▶ _DATASET EXTRACT_
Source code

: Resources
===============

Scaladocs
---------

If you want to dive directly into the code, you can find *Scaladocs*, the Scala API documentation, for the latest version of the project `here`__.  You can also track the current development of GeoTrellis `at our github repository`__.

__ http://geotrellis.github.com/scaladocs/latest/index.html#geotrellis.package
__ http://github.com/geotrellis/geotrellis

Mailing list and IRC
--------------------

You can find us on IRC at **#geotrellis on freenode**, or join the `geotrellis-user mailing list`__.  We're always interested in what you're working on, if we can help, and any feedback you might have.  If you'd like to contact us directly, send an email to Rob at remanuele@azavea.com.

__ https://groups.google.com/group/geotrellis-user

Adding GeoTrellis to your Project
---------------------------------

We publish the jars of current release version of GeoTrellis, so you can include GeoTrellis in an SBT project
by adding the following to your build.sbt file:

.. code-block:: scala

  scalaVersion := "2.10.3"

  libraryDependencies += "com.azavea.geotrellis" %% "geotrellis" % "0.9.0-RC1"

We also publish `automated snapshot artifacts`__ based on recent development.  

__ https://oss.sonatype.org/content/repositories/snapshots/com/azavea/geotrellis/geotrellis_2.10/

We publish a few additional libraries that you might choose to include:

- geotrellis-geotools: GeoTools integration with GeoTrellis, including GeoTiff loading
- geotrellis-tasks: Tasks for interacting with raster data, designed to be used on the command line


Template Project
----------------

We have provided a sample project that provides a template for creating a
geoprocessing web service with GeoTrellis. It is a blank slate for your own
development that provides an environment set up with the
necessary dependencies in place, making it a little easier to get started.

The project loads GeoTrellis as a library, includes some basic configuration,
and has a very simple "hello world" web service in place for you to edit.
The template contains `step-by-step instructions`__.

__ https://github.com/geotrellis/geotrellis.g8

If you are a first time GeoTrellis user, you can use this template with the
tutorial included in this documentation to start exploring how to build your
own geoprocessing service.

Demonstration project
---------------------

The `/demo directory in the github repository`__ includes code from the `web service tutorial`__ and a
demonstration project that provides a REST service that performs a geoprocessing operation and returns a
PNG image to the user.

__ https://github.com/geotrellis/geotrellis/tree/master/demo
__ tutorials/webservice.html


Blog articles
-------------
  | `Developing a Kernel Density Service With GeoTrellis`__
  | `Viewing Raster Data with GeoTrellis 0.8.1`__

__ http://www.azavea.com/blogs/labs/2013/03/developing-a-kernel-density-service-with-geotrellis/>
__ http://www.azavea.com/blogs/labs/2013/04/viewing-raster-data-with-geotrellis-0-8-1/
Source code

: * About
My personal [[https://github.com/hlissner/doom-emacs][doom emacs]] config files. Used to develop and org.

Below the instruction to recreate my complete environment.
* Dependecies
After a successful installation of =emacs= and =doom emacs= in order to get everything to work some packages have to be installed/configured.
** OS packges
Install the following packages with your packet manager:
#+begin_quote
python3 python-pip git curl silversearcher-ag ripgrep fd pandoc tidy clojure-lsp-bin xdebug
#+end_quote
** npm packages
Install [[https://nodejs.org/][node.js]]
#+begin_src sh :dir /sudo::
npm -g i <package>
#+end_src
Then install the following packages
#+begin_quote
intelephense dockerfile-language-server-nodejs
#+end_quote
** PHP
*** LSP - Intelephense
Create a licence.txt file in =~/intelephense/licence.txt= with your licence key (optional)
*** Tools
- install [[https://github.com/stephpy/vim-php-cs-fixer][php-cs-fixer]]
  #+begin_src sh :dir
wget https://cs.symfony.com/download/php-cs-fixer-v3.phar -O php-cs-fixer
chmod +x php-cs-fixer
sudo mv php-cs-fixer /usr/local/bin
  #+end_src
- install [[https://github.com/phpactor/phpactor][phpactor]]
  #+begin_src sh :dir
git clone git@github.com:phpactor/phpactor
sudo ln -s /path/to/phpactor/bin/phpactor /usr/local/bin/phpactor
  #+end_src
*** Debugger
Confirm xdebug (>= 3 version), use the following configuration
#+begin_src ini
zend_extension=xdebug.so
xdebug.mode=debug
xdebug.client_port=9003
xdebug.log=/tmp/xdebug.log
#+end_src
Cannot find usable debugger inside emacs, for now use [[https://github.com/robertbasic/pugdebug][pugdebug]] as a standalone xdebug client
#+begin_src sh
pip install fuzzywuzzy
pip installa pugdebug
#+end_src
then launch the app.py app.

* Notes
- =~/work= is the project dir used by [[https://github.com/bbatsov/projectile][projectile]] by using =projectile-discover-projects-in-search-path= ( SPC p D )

▶ _PROBLEM DETAILS_
Each line in the listing either holds the word "publish" or does not. Report how many do, as a bare number.

▶ _FINISHED TASK_
3